# Questão breve
Responda às perguntas a seguir com base na resenha de “Mundo sem fim”.
1. Que parcela da população europeia a epidemia de peste dizimou?
2. Em que ponto do livro ele começa a se arrastar de maneira tediosa?
3. Em que vez a repetição dos arcos narrativos já ficou chata?

# Trecho fornecido
Sob o ponto de vista histórico, além dos costumes sociais do feudalismo, a arquitetura e os costumes sociais também estão presente em “Mundo sem fim” e a descrição da epidemia de peste é simplesmente brilhante. De uma forma didática, forte e direta, Ken Follet consegue abordar todos os aspectos envolvidos na epidemia que dizimou um terço da população europeia. Os aspectos sanitários, o aspecto científico do tratamento versus o fanatismo religioso, o aspecto social após a devastação, o aspecto de religiosidade e de costumes, o aspecto político da crise de mão de obra que colocou em cheque todo o sistema servil. É simplesmente brilhante.
Mas, à parte de todos os elogios à obra, acho que em algum momento depois da metade do livro ele começa a se arrastar de maneira tediosa. Parece uma necessidade de escrever mil páginas em detrimento à necessidade de contar uma história. Claro que pela qualidade do texto você acaba não desistindo, mas é fato que os arcos narrativos começam a se repetir e repetir sem nenhum objetivo. Chega uma hora que o livro vira uma fórmula que você já adivinhou. Alguma coisa vai dar certo, aí o Padre Prior vai fazer uma aliança política, a Caris vai rejeitar o Merthin, a peste vai voltar, o Ralph vai estuprar alguém e a Gwenda vai ter uma ação dolorosa, mas inteligente. Na primeira vez é ótimo, mas na quarta vez já ficou chato. A romance de Caris e Merthin se torna chato e insosso, o sofrimento de Gwenda e a maldade de Ralph se tornam entediantes.

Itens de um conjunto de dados
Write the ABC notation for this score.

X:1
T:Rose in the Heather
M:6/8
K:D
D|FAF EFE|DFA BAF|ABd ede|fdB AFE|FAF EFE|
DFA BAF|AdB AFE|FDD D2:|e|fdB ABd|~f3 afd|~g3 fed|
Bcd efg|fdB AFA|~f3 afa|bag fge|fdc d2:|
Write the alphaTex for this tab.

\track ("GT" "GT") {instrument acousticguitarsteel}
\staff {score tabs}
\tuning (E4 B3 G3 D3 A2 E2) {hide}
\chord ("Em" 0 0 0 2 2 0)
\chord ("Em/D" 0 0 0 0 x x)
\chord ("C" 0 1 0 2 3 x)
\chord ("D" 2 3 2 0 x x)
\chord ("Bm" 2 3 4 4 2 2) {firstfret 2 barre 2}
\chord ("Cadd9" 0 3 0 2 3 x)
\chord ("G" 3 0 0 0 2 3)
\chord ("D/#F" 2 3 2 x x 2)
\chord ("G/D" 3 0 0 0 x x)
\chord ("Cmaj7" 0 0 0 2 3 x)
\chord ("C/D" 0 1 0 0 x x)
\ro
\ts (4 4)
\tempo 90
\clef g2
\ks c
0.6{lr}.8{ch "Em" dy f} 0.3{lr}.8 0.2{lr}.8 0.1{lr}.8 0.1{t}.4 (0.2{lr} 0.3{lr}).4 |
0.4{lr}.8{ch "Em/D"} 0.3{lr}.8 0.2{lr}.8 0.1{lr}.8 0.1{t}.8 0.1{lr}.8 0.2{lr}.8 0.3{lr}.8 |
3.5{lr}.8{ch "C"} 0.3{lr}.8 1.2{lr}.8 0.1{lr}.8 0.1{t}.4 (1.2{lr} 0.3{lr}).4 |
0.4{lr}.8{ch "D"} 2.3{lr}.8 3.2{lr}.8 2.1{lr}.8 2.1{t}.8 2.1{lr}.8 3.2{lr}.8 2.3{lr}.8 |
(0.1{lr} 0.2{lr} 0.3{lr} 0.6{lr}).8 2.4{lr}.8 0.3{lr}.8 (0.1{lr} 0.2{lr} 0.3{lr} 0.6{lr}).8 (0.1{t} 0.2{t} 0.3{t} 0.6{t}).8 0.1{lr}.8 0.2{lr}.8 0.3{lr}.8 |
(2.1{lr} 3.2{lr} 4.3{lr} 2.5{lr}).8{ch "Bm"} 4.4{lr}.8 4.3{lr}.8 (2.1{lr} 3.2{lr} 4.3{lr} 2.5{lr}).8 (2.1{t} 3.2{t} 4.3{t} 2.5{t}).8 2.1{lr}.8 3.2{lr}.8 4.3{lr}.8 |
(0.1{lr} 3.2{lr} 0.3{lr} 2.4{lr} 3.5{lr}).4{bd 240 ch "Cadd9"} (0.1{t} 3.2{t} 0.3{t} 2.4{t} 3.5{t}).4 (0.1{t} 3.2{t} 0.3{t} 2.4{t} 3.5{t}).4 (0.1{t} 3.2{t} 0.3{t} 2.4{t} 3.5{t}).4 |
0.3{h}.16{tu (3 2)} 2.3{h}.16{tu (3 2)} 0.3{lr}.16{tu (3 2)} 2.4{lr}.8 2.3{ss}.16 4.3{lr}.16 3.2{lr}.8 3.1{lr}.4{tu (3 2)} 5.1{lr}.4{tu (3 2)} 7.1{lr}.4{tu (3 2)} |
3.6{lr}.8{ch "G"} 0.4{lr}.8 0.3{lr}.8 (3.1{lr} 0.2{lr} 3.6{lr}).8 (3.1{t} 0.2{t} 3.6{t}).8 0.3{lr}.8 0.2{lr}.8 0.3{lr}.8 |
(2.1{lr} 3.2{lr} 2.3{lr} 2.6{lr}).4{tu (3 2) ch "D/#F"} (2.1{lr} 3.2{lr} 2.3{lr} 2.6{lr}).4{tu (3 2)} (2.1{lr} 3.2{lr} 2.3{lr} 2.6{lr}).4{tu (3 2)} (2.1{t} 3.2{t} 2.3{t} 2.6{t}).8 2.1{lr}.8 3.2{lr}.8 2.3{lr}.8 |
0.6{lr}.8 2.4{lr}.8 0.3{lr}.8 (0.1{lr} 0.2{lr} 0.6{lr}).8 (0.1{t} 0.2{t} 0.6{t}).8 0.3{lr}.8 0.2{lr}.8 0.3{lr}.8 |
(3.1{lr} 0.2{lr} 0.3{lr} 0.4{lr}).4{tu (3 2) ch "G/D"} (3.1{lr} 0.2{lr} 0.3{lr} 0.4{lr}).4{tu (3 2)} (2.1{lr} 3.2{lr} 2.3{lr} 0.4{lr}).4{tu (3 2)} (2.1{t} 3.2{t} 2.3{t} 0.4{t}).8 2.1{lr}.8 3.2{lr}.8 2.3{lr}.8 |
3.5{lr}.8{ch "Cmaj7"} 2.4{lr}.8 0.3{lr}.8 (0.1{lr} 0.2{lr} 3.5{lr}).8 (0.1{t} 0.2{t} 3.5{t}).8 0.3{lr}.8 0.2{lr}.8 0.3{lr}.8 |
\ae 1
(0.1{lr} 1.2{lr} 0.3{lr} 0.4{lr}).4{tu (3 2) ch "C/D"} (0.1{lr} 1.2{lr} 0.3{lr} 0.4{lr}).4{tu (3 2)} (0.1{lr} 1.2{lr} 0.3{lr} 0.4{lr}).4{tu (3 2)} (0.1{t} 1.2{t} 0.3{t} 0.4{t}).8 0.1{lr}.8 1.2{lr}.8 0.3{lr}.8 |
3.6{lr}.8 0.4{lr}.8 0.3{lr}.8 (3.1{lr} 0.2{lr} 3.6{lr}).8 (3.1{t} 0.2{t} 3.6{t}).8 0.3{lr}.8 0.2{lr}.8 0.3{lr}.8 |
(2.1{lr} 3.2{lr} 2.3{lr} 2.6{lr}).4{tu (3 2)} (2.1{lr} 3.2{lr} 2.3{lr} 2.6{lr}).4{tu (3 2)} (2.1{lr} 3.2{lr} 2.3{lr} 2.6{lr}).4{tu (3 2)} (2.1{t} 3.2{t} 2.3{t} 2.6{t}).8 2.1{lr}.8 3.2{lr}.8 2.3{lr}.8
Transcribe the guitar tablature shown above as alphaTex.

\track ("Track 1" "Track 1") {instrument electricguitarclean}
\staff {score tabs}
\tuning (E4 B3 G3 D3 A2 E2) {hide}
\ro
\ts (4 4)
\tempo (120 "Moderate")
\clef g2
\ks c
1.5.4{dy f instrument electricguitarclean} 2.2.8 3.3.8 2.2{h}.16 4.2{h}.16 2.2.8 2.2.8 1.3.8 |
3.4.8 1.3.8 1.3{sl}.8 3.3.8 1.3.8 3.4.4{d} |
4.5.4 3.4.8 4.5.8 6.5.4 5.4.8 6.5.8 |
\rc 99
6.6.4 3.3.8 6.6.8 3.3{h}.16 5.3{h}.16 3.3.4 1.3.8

# Resolução da questão
1. Um terço.
2. Em algum momento depois da metade do livro.
3. Na quarta vez.